The research brings together the major disciplines of metabolomics, hypoxia signalling and cardiopulmonary biology, and follows the seminal discovery by Group Cowburn that HIF2a signalling forms a key component in the development of pulmonary hypertension in pre-clinical models (Cowburn et al, PNAS 2016; Macias et el, ERJ 2021). This is vital to understand critical systemic metabolic reprogramming events associated with pulmonary arterial hypertension (PAH), and how these maladaptive processes in distal tissues contribute to increased patient morbidity and mortality. The combined analysis of metabolic data with tissue-specific respirometry and gene expression profiles will determine whether cardiopulmonary and systemic tissues follow comparable metabolic dysregulation and identify the tissue origin of metabolic dysfunction during PH development. This detailed longitudinal analysis of metabolic homeostasis throughout the progression of PH will help to identify novel biomarkers/pathways related to disease development and thus identify novel therapeutic opportunities targeting metabolic dysfunction; thus the project has significant translational potential. We will use two pre-clinical models (Sugen5416/hypoxia and monocrotaline) to longitudinally follow metabolic adaptation process from the point of disease initiation through to end-stage right ventricle maladaptation.

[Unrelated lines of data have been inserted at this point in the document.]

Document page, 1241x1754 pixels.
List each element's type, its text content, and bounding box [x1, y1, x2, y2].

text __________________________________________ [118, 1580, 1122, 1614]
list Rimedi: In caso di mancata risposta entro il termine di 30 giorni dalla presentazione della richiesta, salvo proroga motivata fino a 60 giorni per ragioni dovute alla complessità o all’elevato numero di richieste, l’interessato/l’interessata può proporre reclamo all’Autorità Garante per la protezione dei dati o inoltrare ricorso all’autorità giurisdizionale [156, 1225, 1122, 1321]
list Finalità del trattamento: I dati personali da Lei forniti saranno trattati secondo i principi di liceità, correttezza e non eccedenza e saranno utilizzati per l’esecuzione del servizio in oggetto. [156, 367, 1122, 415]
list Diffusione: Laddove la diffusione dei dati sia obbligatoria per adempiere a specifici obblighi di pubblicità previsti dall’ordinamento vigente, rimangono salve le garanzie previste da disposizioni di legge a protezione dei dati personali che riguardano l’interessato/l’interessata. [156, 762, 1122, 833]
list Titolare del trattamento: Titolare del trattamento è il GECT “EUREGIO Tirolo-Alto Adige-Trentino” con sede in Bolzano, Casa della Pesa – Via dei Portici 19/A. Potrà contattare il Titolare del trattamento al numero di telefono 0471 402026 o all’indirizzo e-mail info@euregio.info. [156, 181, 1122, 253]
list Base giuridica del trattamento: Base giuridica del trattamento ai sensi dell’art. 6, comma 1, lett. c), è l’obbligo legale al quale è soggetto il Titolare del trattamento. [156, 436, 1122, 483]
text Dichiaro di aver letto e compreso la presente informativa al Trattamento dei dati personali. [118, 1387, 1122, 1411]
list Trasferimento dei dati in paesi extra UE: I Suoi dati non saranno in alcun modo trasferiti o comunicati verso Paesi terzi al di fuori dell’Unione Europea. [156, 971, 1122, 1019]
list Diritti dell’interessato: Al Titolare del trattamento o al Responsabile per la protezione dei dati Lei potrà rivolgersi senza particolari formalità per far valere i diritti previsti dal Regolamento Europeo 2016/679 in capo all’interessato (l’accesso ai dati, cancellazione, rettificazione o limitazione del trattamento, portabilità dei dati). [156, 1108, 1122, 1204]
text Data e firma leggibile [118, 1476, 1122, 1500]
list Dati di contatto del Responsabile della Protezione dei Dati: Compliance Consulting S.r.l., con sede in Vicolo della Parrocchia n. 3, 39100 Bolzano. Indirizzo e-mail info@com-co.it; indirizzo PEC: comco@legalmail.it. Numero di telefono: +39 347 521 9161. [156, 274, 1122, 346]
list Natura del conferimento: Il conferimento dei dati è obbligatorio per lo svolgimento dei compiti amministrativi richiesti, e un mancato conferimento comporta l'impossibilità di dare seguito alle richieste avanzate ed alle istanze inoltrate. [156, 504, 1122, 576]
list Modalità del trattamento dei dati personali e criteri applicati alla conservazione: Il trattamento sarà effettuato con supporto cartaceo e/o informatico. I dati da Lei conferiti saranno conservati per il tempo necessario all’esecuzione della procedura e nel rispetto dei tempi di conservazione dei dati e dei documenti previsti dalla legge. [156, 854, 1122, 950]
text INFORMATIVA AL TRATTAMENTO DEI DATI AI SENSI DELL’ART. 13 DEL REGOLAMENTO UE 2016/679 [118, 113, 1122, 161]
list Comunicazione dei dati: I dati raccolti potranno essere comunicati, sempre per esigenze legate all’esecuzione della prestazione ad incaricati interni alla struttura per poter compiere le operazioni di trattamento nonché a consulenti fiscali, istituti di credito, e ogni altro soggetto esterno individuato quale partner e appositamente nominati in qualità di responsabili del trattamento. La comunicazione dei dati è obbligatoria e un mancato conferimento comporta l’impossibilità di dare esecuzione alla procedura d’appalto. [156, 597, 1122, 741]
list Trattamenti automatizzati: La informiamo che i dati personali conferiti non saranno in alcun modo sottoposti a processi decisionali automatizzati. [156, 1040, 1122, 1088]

We will use a drug intervention strategy to question the role of HIFa signalling in these metabolic processes. We will determine PAH disease severity by cardiac ultrasound using the Fuji-sonics vevo3100 before analysis of whole-body metabolism using the Columbus instruments CLAMS and collection of breath samples to determine exhaled metabolites. We will collect multiple tissues at set time points throughout the PH disease cycle to identify organ specific metabolic adaptation using high resolution respirometry, RNA-seq, histology and lipidomics. These model systems combined with whole-body and breath metabolic profiles from PAH patients will allow us to validate patient metabolic status and disease severity.
These methodologies are eminently clinically translatable as non-invasive procedures to monitor: i) disease progression, ii) metabolic target engagement during clinical intervention studies or iii) response to established treatments in PAH patients.